— ACTIVITY —
Reproduce, exactly, the lines of the material below from the line containing "182 203 2466" through the line containing "558 449 42.06", with both end lines included and nothing else.

━━━ GIVEN DATA ━━━

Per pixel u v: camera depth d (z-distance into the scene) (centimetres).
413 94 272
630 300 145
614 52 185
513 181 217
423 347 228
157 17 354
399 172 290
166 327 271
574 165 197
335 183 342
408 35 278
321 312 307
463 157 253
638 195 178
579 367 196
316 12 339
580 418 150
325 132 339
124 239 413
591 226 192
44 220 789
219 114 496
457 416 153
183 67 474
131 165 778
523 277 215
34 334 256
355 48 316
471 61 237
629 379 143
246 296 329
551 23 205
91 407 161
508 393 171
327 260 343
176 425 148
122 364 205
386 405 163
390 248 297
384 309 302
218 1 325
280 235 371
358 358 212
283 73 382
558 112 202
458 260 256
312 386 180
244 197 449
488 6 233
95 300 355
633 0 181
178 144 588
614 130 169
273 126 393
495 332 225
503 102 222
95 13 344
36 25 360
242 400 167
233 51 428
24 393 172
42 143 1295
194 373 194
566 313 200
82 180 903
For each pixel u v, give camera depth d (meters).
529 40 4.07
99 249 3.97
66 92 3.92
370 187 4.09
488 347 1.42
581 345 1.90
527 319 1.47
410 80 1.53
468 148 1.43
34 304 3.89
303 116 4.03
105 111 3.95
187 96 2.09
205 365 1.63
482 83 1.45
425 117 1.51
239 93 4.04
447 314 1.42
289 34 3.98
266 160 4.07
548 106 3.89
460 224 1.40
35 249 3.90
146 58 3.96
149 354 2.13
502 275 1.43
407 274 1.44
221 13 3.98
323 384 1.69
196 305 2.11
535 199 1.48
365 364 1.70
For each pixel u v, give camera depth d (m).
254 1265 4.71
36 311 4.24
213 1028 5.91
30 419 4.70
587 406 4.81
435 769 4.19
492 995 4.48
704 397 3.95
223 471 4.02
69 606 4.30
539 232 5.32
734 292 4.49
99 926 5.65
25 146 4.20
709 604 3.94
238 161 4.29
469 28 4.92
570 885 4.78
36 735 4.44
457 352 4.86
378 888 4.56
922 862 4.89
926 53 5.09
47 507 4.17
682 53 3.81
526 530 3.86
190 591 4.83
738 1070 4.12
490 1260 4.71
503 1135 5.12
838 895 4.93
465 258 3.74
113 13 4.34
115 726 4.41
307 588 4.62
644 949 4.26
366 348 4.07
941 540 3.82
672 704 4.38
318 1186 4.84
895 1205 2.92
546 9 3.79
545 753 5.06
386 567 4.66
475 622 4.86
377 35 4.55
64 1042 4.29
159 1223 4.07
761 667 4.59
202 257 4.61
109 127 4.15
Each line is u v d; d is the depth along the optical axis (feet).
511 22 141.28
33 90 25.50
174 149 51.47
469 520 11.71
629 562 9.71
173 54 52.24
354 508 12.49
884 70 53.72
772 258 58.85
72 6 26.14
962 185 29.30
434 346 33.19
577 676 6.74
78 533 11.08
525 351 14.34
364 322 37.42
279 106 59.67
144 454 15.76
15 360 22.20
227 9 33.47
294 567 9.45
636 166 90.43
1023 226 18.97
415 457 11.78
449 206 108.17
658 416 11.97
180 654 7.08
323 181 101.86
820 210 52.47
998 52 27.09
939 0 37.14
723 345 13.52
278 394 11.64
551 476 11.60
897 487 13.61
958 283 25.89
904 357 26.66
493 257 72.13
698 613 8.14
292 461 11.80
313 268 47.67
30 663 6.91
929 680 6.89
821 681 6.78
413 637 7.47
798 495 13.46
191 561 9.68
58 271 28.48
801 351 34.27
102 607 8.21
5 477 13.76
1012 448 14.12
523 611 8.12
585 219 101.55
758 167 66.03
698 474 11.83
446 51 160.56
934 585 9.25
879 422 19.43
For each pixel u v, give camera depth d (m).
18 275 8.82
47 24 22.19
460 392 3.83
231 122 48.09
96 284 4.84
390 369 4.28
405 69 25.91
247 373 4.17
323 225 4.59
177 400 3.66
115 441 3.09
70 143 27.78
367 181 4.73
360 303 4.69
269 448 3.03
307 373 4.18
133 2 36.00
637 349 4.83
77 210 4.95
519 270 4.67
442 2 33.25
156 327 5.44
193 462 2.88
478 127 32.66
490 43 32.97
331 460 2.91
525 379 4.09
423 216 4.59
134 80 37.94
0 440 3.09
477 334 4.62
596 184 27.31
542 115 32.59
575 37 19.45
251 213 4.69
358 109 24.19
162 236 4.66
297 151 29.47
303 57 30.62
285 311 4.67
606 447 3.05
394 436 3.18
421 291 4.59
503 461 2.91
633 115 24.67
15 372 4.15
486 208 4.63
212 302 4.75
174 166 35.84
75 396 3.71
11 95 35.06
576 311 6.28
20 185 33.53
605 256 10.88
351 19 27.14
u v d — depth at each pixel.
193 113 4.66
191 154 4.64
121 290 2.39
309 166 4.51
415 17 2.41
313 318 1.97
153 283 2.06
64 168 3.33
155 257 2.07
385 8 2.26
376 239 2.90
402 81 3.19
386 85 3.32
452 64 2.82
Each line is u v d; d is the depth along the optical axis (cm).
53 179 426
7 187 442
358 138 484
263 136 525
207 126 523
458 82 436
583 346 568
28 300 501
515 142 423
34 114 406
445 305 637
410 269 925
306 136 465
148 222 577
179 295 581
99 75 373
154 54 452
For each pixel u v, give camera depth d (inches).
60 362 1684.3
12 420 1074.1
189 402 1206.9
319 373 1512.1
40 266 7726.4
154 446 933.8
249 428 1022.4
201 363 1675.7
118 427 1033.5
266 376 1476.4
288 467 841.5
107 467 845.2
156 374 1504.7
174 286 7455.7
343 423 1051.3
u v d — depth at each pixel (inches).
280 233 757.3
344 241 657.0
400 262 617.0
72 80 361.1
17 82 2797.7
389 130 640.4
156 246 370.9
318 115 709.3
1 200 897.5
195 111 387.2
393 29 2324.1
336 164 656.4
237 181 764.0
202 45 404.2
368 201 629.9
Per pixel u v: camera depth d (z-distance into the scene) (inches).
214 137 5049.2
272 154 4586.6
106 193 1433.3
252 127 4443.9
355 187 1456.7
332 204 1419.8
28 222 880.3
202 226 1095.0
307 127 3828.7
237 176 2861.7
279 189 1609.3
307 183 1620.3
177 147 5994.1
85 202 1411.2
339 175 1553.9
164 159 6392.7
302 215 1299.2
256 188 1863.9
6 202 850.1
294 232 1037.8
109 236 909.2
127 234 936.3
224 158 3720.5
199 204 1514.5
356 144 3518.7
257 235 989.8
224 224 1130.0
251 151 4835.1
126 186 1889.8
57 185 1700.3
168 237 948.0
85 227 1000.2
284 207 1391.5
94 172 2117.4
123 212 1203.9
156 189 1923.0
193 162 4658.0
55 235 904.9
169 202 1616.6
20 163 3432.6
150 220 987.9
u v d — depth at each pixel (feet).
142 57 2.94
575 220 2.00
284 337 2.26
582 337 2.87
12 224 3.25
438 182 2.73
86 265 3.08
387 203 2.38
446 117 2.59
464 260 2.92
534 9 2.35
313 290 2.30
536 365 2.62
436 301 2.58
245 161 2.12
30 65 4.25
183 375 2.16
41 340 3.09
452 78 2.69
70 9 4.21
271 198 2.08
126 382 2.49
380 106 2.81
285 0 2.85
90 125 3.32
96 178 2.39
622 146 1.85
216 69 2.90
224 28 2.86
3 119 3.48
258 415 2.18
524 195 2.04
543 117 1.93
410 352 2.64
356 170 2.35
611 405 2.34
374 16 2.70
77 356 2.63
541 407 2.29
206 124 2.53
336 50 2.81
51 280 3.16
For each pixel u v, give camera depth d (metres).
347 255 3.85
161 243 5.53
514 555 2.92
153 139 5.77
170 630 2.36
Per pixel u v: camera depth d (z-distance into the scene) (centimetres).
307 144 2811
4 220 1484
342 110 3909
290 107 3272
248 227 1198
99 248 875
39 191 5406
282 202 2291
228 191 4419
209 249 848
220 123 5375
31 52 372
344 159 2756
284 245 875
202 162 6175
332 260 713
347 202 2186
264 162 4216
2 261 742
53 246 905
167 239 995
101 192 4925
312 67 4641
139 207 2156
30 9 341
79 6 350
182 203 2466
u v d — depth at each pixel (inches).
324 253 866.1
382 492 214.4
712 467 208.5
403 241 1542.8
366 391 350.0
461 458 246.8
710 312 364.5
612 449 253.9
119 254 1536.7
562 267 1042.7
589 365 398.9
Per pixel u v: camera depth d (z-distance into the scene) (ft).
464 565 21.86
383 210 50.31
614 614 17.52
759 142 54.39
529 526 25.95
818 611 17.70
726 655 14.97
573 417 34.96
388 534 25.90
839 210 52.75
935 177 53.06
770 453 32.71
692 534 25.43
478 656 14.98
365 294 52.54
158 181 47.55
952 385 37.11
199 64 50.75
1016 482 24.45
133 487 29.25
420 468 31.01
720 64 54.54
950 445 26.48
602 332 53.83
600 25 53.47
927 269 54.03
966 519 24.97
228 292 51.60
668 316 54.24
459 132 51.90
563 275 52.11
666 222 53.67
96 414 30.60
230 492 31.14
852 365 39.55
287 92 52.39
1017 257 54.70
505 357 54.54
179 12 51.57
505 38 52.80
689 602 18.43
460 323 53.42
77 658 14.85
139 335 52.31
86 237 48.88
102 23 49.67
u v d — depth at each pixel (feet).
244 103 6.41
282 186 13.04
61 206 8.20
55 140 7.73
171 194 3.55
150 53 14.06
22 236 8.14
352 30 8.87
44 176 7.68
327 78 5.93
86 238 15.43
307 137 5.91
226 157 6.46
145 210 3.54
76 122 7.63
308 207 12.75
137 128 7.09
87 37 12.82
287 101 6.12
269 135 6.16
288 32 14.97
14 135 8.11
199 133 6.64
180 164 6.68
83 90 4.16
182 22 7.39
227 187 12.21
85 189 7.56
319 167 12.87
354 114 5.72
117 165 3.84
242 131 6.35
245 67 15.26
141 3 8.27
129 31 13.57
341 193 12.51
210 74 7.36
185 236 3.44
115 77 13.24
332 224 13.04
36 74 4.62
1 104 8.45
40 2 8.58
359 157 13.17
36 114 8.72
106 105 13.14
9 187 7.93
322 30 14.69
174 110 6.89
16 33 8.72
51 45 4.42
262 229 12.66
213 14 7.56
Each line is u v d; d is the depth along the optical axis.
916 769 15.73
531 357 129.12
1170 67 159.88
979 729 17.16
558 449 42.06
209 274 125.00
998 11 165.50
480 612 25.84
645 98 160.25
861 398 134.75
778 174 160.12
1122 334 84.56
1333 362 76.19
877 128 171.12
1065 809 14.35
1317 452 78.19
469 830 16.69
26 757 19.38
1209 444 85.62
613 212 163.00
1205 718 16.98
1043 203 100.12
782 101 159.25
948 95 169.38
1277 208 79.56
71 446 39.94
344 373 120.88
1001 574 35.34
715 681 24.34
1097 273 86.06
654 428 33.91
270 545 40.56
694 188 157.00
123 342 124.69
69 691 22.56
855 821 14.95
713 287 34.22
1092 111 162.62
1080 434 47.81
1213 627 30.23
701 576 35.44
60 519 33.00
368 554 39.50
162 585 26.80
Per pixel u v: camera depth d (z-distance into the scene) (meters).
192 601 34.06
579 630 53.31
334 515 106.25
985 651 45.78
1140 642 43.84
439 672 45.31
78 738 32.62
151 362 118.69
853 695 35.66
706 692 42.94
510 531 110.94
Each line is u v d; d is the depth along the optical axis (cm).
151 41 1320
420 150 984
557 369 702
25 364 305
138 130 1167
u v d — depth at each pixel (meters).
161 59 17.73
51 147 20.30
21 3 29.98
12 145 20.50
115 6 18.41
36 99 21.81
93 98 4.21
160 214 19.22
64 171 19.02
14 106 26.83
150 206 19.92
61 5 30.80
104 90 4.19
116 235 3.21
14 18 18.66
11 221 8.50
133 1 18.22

━━━

— EXERCISE SOLUTION —
182 203 2466
u v d — depth at each pixel (inches).
324 253 866.1
382 492 214.4
712 467 208.5
403 241 1542.8
366 391 350.0
461 458 246.8
710 312 364.5
612 449 253.9
119 254 1536.7
562 267 1042.7
589 365 398.9
Per pixel u v: camera depth d (z-distance into the scene) (ft).
464 565 21.86
383 210 50.31
614 614 17.52
759 142 54.39
529 526 25.95
818 611 17.70
726 655 14.97
573 417 34.96
388 534 25.90
839 210 52.75
935 177 53.06
770 453 32.71
692 534 25.43
478 656 14.98
365 294 52.54
158 181 47.55
952 385 37.11
199 64 50.75
1016 482 24.45
133 487 29.25
420 468 31.01
720 64 54.54
950 445 26.48
602 332 53.83
600 25 53.47
927 269 54.03
966 519 24.97
228 292 51.60
668 316 54.24
459 132 51.90
563 275 52.11
666 222 53.67
96 414 30.60
230 492 31.14
852 365 39.55
287 92 52.39
1017 257 54.70
505 357 54.54
179 12 51.57
505 38 52.80
689 602 18.43
460 323 53.42
77 658 14.85
139 335 52.31
86 237 48.88
102 23 49.67
u v d — depth at each pixel (feet).
244 103 6.41
282 186 13.04
61 206 8.20
55 140 7.73
171 194 3.55
150 53 14.06
22 236 8.14
352 30 8.87
44 176 7.68
327 78 5.93
86 238 15.43
307 137 5.91
226 157 6.46
145 210 3.54
76 122 7.63
308 207 12.75
137 128 7.09
87 37 12.82
287 101 6.12
269 135 6.16
288 32 14.97
14 135 8.11
199 133 6.64
180 164 6.68
83 90 4.16
182 22 7.39
227 187 12.21
85 189 7.56
319 167 12.87
354 114 5.72
117 165 3.84
242 131 6.35
245 67 15.26
141 3 8.27
129 31 13.57
341 193 12.51
210 74 7.36
185 236 3.44
115 77 13.24
332 224 13.04
36 74 4.62
1 104 8.45
40 2 8.58
359 157 13.17
36 114 8.72
106 105 13.14
9 187 7.93
322 30 14.69
174 110 6.89
16 33 8.72
51 45 4.42
262 229 12.66
213 14 7.56
Each line is u v d; d is the depth along the optical axis.
916 769 15.73
531 357 129.12
1170 67 159.88
979 729 17.16
558 449 42.06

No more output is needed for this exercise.